The DoVE Project, a shortened name for Domestic Violence Ending, opened last April after a group of Islanders determined that domestic violence services on the Island are essential. In 2009, Vashon lost an advocate from the Tukwila-based Domestic Abuse Women’s Network (DAWN) when that agency lost some of its funding. Prior to DAWN’s work on Vashon, Island Domestic Violence Outreach Services offered assistance, but that organization closed after the director embezzled funds.

In the aftermath of those events, a group of Islanders came forward to reestablish domestic violence services on Vashon.

Now, as DoVE moves into its second year, Black said she and the DoVE advisory board will continue to work on creating financial stability and expanding services. Come summer, DoVE will launch a hotline staffed by trained volunteers, whom she expects will be available 18 to 20 hours a day, she said. They will be able to field not just emergency phone calls, but other matters as well, including helping create safety plans, assisting with legal matters and filling the need for a range items and services — from obtaining an emergency cell phone to accompanying someone to court.

With those volunteers in place, Black said, she will be able to focus more of her energies on the administrative tasks of running the program, including tending to DoVE’s financial health.

Black was first hired with a $10,340 grant from the Vashon Healthy Community Network, she noted, sufficient funds for three months. Since then, grants from private agencies have sustained the organization, and Island fundraisers have garnered a small amount of money. VYFS provides office space and program support.

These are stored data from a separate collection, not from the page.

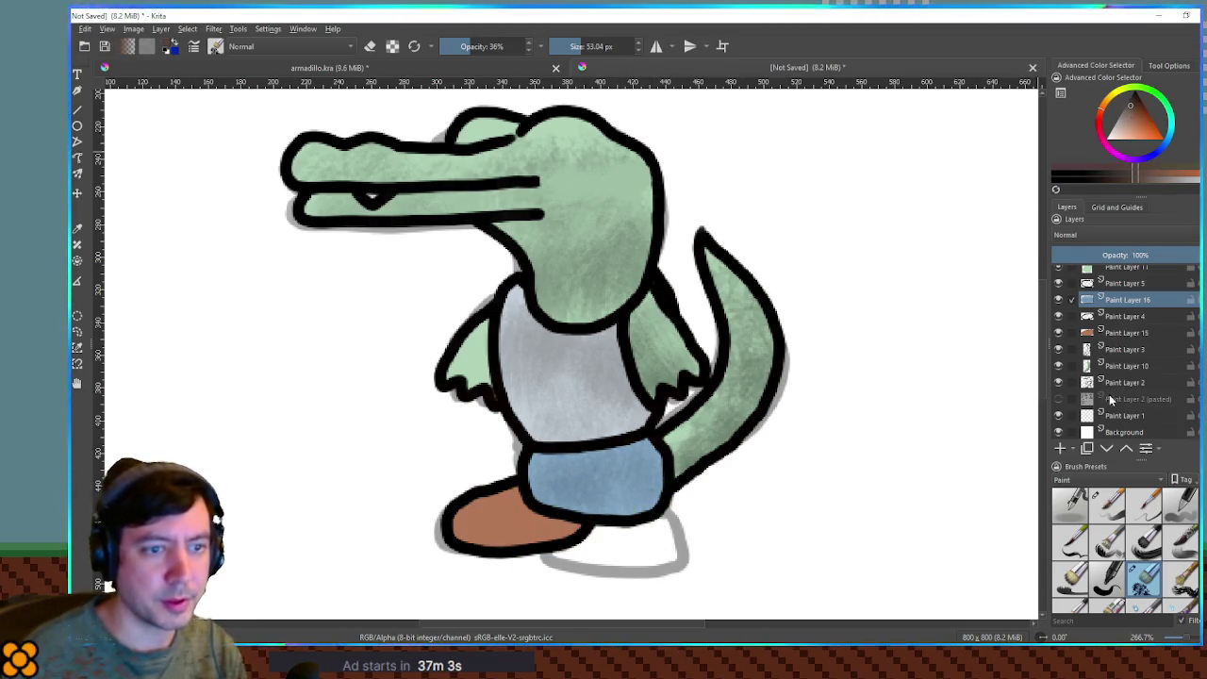
left_click(1127, 332)
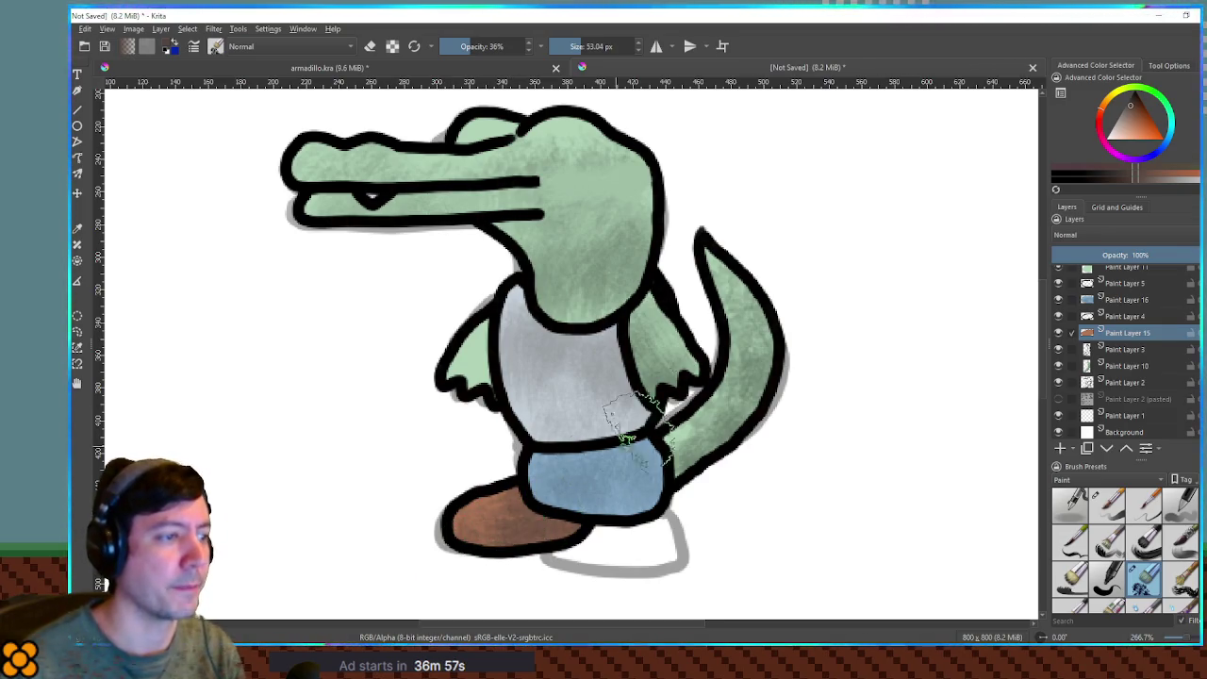
scroll(768, 377, "down", 2, "ctrl")
scroll(1155, 322, "up", 3)
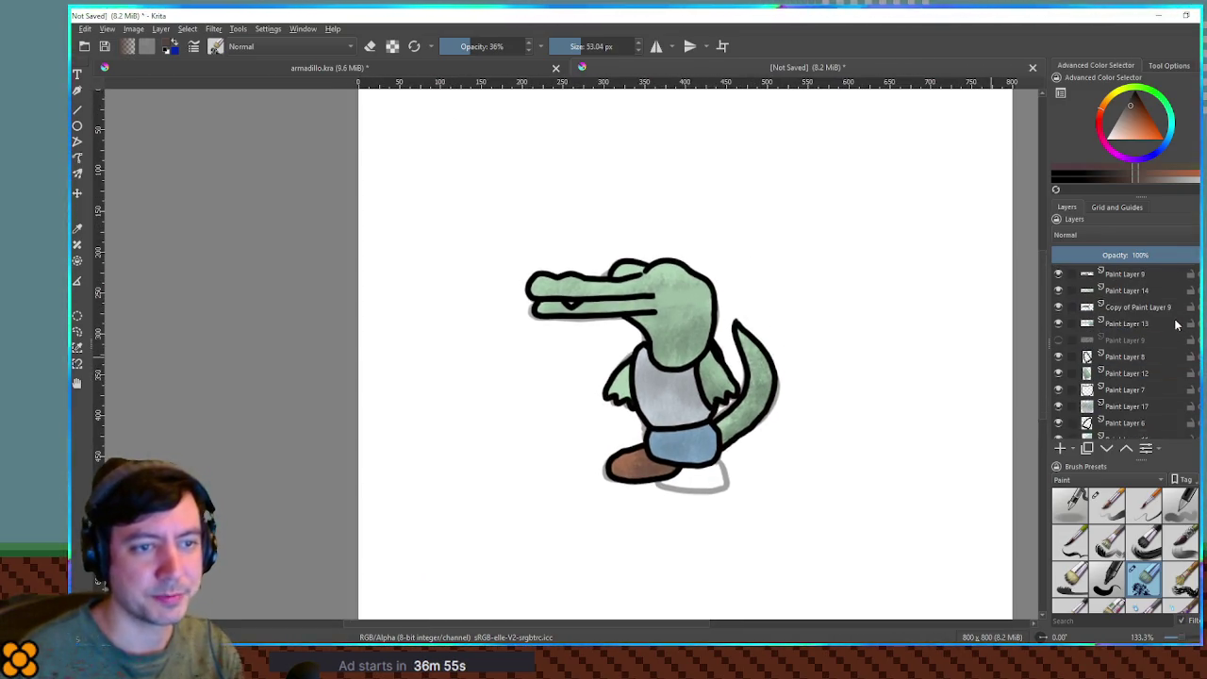
Select snout Paint Layers 9 and 14 together.
left_click(1127, 280)
left_click(1125, 291, "shift")
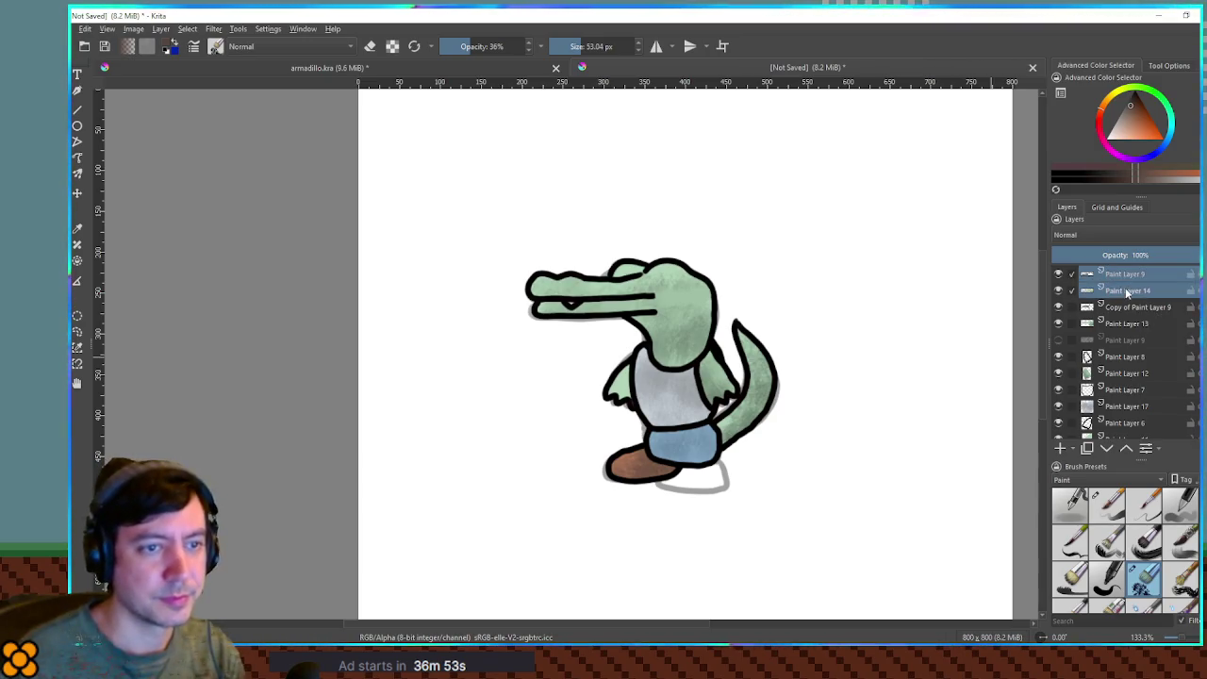
scroll(641, 260, "up", 3, "ctrl")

Currently, DoVE’s annual budget is $40,000, Black said, and next year, she and her board of advisors would like to see it grow to $100,000. To that end, they have recently hired a fund development consultant based in Seattle.

As it is now, the financial picture is stressful.

“We still do not know if we’re going to exist after this year,” Black said. “It keeps us with an eye to fundraising at all times.”

The increase in budget would allow for an increase in staff hours, she said, including on-Island advocates, which both she and Maaz believe are important.

In an average week, Black receives one to two calls from people either in crisis or needing services of some kind. Two weeks, ago, though, she said she fielded seven calls — a sizable increase with no obvious reason.

Black noted previous research has shown that when an organization is providing domestic violence services on the Island, it receives 50 to 60 calls a year. When no provider is here, as was the case from 2009 to 2011, outside domestic violence groups received only 12 calls from Vashon.

“That really shows there has to be a presence on the Island,” she said.

Part of Black’s work this past year was working to make sure DoVE is visible on the Island so that individuals as well as other service providers, from physicians to sheriff’s deputies, know whom to call when the need arises. In the program’s earliest months, she distributed fliers and posters and spoke to several faith communities. More recently, she has applied for a grant from Granny’s Attic to support training for Island health care providers and expects to hear this spring or summer if the grant will be awarded.

Once the hotline is in place and more funds are in hand, Black said she would like DoVE to be able to provide emergency shelter, send trained volunteers out with deputies when they receive domestic violence-related 911 calls and offer prevention programs in the school.

“We have big plans,” Black said. “We just need the funding.”

Maaz noted that the numbers of people the program has served so far may not seem like a lot to some, but those who received services are not the only ones who benefitted from them. Domestic violence does not just affect a spouse, but children and others close to those involved.

“It has tentacles that reach out,” he said. “It has far-reaching effects.”

Aware of the funding challenges in these lean times, Black is steadfast that services must remain on Vashon.

“It’s so isolating and shameful that everyone thinks that no one else could be going through what they’ve been going through. Survivors have to know they’re not alone. That’s the only way they’re going to get through it,” Black said.